Indonesians all around the Java, Celebes and Banda seas are rapidly getting onto the internet. According to GlobalData Technology’s latest quarterly report and forecast into Mobile Broadband in Indonesia, 47% of Indonesians had access to 4G data services in 2019 and this is set to climb to 80% in 2024. According to GlobalData’s latest quarterly figures for Indonesia fixed connections, 68% of Indonesians can now access the internet at work or at home and this will climb to 89% in 2024.

Facebook wants all those end-user connections across the region to work properly both to Singapore and the US, because that means that it can reliably reach more people with its own services.

It may need to hustle, as others are there already. Local tech unicorns Gojek and Tokopedia are reportedly in merger talks, which if successful could lead to the appearance of a true, Chinese-style “super app” in Indonesia. Super apps like WeChat and Alipay offer every conceivable web and internet service on one platform, so that their users require no other app on their devices. Where a Westerner might have a banking app or two, different messengers for different purposes, games from various developers, a favourite food delivery app, a taxi/ride-hail app, a shopping app and – possibly – Facebook, a WeChat user just has WeChat.

**********

• Problems and tasks:
**a)** Name every sea that the passage on internet access in Indonesia mentions.
**b)** From the passage on internet access in Indonesia, extract everything from "Facebook wants all" down to "just has WeChat.".

**********

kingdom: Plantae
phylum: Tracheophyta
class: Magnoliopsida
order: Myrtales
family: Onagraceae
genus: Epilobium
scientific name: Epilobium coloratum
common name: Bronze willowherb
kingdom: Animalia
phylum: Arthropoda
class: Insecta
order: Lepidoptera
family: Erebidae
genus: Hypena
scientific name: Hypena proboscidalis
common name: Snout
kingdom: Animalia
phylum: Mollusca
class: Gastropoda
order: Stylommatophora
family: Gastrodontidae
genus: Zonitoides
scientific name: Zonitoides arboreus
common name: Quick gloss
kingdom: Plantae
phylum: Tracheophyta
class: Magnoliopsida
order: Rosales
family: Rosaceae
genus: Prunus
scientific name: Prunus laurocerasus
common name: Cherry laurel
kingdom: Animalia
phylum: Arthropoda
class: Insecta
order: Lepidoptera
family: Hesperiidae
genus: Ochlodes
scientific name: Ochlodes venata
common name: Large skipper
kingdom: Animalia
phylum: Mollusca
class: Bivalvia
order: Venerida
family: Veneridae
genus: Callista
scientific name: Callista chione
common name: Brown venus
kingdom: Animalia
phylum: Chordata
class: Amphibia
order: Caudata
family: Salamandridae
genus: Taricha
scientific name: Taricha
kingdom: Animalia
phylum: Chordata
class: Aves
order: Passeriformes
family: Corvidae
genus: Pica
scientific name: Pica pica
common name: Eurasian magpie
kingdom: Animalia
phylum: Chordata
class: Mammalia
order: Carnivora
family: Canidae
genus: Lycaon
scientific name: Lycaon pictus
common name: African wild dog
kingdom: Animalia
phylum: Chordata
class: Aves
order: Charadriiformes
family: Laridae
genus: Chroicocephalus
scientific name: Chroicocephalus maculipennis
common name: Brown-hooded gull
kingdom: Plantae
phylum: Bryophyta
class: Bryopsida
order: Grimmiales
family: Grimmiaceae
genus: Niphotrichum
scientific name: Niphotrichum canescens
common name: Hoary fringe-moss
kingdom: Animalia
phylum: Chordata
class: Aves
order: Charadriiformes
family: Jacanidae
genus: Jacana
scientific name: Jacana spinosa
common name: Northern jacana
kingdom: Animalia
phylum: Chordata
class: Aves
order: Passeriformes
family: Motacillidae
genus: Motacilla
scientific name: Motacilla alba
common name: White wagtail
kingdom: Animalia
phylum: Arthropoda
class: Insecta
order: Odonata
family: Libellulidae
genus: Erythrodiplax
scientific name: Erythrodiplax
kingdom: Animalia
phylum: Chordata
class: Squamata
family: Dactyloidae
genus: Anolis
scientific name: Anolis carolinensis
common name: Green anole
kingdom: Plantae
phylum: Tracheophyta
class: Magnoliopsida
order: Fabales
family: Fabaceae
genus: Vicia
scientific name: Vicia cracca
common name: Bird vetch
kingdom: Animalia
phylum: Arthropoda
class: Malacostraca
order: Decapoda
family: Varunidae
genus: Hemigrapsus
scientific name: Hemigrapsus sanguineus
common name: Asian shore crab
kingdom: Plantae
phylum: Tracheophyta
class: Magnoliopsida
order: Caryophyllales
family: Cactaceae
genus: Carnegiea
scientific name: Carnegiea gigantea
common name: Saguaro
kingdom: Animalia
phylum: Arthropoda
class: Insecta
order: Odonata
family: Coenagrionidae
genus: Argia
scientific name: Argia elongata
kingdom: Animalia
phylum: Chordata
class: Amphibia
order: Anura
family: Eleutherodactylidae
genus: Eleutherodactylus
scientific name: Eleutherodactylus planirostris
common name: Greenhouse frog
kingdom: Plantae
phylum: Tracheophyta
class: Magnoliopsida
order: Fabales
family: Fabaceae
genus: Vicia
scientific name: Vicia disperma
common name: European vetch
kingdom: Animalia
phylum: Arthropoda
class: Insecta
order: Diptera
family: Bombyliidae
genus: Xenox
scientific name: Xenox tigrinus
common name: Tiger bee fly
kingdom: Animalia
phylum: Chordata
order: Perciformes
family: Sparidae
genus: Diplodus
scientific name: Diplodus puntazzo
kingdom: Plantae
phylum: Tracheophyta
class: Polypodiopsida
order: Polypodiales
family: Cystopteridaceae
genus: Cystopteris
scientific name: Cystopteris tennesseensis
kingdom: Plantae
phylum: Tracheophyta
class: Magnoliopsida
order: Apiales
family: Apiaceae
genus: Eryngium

**********

• Solutions to the tasks:
**a)** Java Sea, Celebes Sea, Banda Sea

**b)**
Facebook wants all those end-user connections across the region to work properly both to Singapore and the US, because that means that it can reliably reach more people with its own services.

It may need to hustle, as others are there already. Local tech unicorns Gojek and Tokopedia are reportedly in merger talks, which if successful could lead to the appearance of a true, Chinese-style “super app” in Indonesia. Super apps like WeChat and Alipay offer every conceivable web and internet service on one platform, so that their users require no other app on their devices. Where a Westerner might have a banking app or two, different messengers for different purposes, games from various developers, a favourite food delivery app, a taxi/ride-hail app, a shopping app and – possibly – Facebook, a WeChat user just has WeChat.